◆ Records to process:
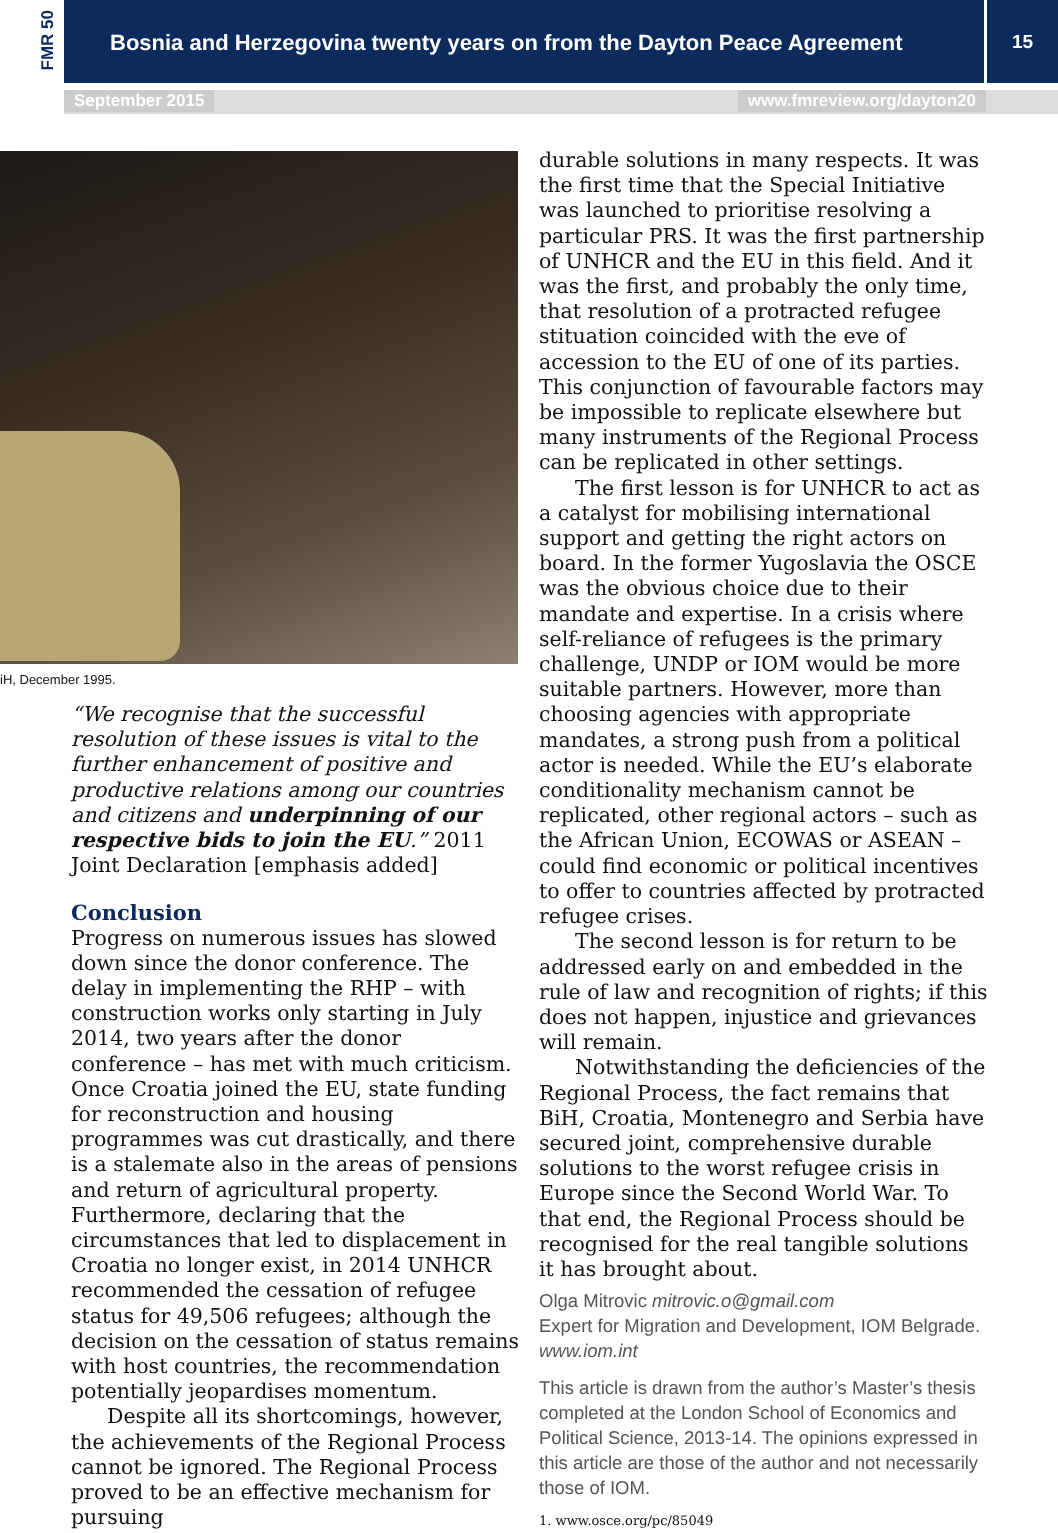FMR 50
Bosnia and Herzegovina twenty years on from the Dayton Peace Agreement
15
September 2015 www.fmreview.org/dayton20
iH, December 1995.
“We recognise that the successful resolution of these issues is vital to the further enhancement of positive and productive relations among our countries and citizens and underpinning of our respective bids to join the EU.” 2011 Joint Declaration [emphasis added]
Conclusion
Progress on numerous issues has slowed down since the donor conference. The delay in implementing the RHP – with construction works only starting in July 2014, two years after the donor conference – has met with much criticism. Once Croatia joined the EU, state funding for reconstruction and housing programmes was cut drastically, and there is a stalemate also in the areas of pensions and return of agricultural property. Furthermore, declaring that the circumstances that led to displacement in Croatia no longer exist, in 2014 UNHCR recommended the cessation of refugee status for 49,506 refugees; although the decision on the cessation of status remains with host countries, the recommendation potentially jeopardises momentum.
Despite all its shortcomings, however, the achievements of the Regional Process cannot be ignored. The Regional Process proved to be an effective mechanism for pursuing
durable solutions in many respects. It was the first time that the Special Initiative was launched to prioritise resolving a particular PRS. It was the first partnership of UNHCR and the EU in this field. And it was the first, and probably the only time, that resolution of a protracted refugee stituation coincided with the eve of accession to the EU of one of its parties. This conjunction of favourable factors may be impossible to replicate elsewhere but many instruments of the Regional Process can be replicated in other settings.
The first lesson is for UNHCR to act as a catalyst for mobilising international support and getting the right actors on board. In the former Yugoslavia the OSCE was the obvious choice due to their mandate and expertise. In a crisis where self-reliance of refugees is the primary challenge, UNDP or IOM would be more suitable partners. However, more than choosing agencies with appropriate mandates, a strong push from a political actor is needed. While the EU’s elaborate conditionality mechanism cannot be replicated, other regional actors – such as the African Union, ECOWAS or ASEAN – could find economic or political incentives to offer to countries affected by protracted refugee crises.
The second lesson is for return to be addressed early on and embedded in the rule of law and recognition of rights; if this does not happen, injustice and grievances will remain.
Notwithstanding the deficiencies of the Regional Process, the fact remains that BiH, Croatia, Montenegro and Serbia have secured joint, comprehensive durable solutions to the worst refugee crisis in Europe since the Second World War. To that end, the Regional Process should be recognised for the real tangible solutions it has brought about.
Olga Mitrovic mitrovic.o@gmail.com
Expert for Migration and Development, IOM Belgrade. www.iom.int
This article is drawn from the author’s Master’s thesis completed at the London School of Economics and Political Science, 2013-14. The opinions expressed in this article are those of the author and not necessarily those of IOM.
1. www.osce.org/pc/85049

◆ Problem to solve:
Only the pictures stay out. Every other part of the listing is to be copied exactly.

◆ Output below:
FMR 50
Bosnia and Herzegovina twenty years on from the Dayton Peace Agreement
15
September 2015 www.fmreview.org/dayton20
iH, December 1995.
“We recognise that the successful resolution of these issues is vital to the further enhancement of positive and productive relations among our countries and citizens and underpinning of our respective bids to join the EU.” 2011 Joint Declaration [emphasis added]
Conclusion
Progress on numerous issues has slowed down since the donor conference. The delay in implementing the RHP – with construction works only starting in July 2014, two years after the donor conference – has met with much criticism. Once Croatia joined the EU, state funding for reconstruction and housing programmes was cut drastically, and there is a stalemate also in the areas of pensions and return of agricultural property. Furthermore, declaring that the circumstances that led to displacement in Croatia no longer exist, in 2014 UNHCR recommended the cessation of refugee status for 49,506 refugees; although the decision on the cessation of status remains with host countries, the recommendation potentially jeopardises momentum.
Despite all its shortcomings, however, the achievements of the Regional Process cannot be ignored. The Regional Process proved to be an effective mechanism for pursuing
durable solutions in many respects. It was the first time that the Special Initiative was launched to prioritise resolving a particular PRS. It was the first partnership of UNHCR and the EU in this field. And it was the first, and probably the only time, that resolution of a protracted refugee stituation coincided with the eve of accession to the EU of one of its parties. This conjunction of favourable factors may be impossible to replicate elsewhere but many instruments of the Regional Process can be replicated in other settings.
The first lesson is for UNHCR to act as a catalyst for mobilising international support and getting the right actors on board. In the former Yugoslavia the OSCE was the obvious choice due to their mandate and expertise. In a crisis where self-reliance of refugees is the primary challenge, UNDP or IOM would be more suitable partners. However, more than choosing agencies with appropriate mandates, a strong push from a political actor is needed. While the EU’s elaborate conditionality mechanism cannot be replicated, other regional actors – such as the African Union, ECOWAS or ASEAN – could find economic or political incentives to offer to countries affected by protracted refugee crises.
The second lesson is for return to be addressed early on and embedded in the rule of law and recognition of rights; if this does not happen, injustice and grievances will remain.
Notwithstanding the deficiencies of the Regional Process, the fact remains that BiH, Croatia, Montenegro and Serbia have secured joint, comprehensive durable solutions to the worst refugee crisis in Europe since the Second World War. To that end, the Regional Process should be recognised for the real tangible solutions it has brought about.
Olga Mitrovic mitrovic.o@gmail.com
Expert for Migration and Development, IOM Belgrade. www.iom.int
This article is drawn from the author’s Master’s thesis completed at the London School of Economics and Political Science, 2013-14. The opinions expressed in this article are those of the author and not necessarily those of IOM.
1. www.osce.org/pc/85049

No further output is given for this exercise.